De acordo com a alergologista Loraine Landgraf, é necessário destacar, dentre todas alergias, a alimentar, já que os pacientes com patologias alérgicas apresentam uma maior incidência em 38% dos casos. Para ela, antes de tudo, é necessário entender o que é a doença.

“Alergia é uma reação adversa a determinado alimento. Envolve um mecanismo imunológico e tem apresentação clínica muito variável, com sintomas que podem surgir na pele, no sistema gastrintestinal e respiratório. Podem ser leves, como simples coceira nos lábios, até reações graves, podendo comprometer vários órgãos”, explica.

ALIMENTOS
Qualquer alimento pode desencadear reação alérgica. No entanto, a especialista afirma que leite de vaca, ovo, soja, trigo, peixe e crustáceos são os mais envolvidos com a doença. “A sensibilização a estes alimentos depende dos hábitos alimentares da população. O amendoim, os crustáceos, o leite de vaca e as nozes são os alimentos que provocam reações graves (anafiláticas) com mais frequência”, destaca.

A médica também lembra que a predisposição genética pode ter importante papel para o aparecimento da patologia. “Estudos indicam que de 50 a 70% dos pacientes com alergia alimentar possuem história familiar da doença. Se o pai e a mãe apresentam alergia, a probabilidade de terem filhos alérgicos é de 75%”, ressalta.

TRATAMENTO
Com relação ao tratamento, não há um medicamento específico que previna a alergia, mas, uma vez diagnosticada, devem ser utilizados remédios específicos para o tratamento dos sintomas. Além disso, parar a ingestão do alimento suspeito é essencial.

Para a especialista, também é necessário que o médico oriente sobre a importância da leitura de rótulos. “É primordial a identificação de nomes que possam corresponder ao alimento desencadeante das manifestações clínicas. Existem pacientes que podem sofrer reações graves porque determinado produto industrializado mudou a formulação, incluindo ingrediente ao qual a pessoa é alérgica”, alerta.

DIFERENÇAS
É importante que as pessoas saibam distinguir uma alergia alimentar de outras reações a alimentos e, principalmente, da intolerância alimentar. “É preciso entender que quando se fala em alergia estamos nos referindo às proteínas do alimento e que, quando falamos de intolerância, estamos nos referindo aos açúcares. No caso do leite de vaca, o açúcar importante é a lactose e, portanto, chamamos de intolerância à lactose e não, alergia à lactose”, explica Loraine.

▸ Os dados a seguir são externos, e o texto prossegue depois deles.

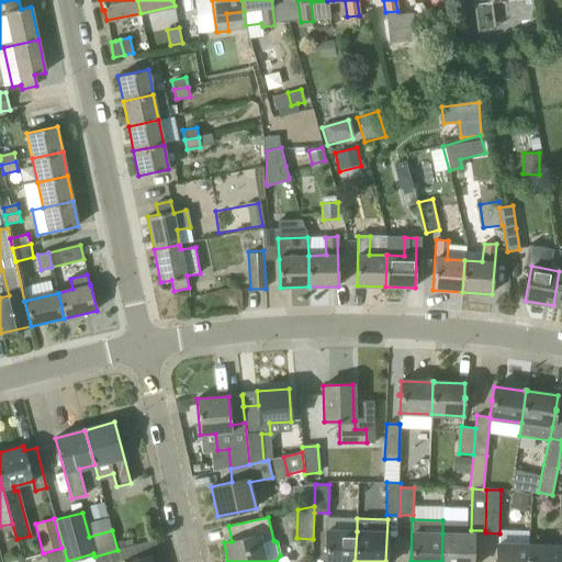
[(472,561),(473,535),(465,535),(465,520),(442,520),(442,534),(441,561),(472,561)]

Sintomas como urticária, inchaço de lábios, pálpebras e outras partes do corpo, chiado no peito e até mesmo reações mais graves e generalizadas, como a anafilática, são características da alergia, não sendo encontradas nos casos de intolerância alimentar.

“Por meio do exame o paciente esclarece as dúvidas, estabelece o diagnóstico e encontra a melhor conduta para a situação. Esta orientação é fundamental, não somente nos casos de choque anafilático, onde o paciente pode correr risco de morte, mas também nos casos de intolerância alimentar para efetuar o diagnóstico correto e garantir a alimentação adequada”, conclui a especialista.